This week in Phoenix real estate…it’s not exactly news that that there aren’t enough houses to go around. What might be surprising is how quickly the lower price ranges are changing.
Homes on the market, priced under $400K, are down 47.6% compared to last year. However, homes priced between $400K-$500K are up 109% overall, and a whopping 451% in Pinal County. That “entry level” price range is rapidly shifting upward.
Looking at condos – that quintessential starter home – to say that pickings are slim is a massive understatement. Overall, condo listings are down 36% compared to last year, which doesn’t sound so bad until you look at active listings. A grand total of 219 condos are on the market right now (that number dropped by 4 while I was writing the post!). The median asking price – $375K!! At first glance, this is inexplicable considering the median sales price since Jan 1 is only $285K. But there are number of luxury condo developments going up with prices as high as $6.8M. OK, so what about the non-lux condos? There are only 139 condos priced under $400K, 39 of which are in active adult communities. That leaves just 100 regular old condos that may or may not accept financing.
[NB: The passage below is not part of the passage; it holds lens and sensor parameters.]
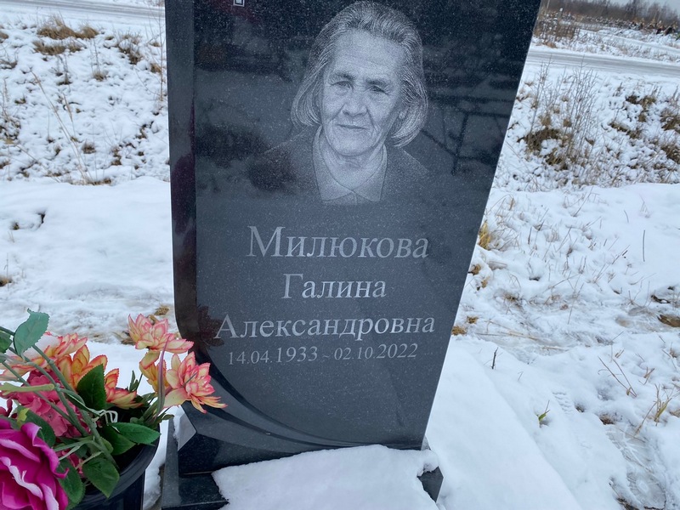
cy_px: 255
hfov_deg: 67.3
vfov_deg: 53.1
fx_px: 511
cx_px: 340
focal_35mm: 26
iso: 32
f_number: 1.8
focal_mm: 4.25
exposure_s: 1/326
Yikes!
A whopping 252 townhomes are currently for sale at a median price of $399,900.
Again this week, I heard several iterations of “just wait until prices come down”. I even watched a Youtube video by one of many click-bait “experts” who advised against buying this year because builders are massively overbuilding, so, he ominously forecasts, a crash is eminent. One of his followers stated in the comments that he had been predicting a crash since 2018. Well, the market hasn’t. If you had bought a median-priced home in 2018 instead of listening to these baseless predictions, you’d be sitting on almost $200K in equity.
As long as supply levels are this low, no matter what, prices are going to climb. Tina Tamboer of the Cromford Report states that until active listings reach the 16,000 – 24,000 range, prices will continue to increase. Looking at our current supply numbers, folks, we have a ways to go.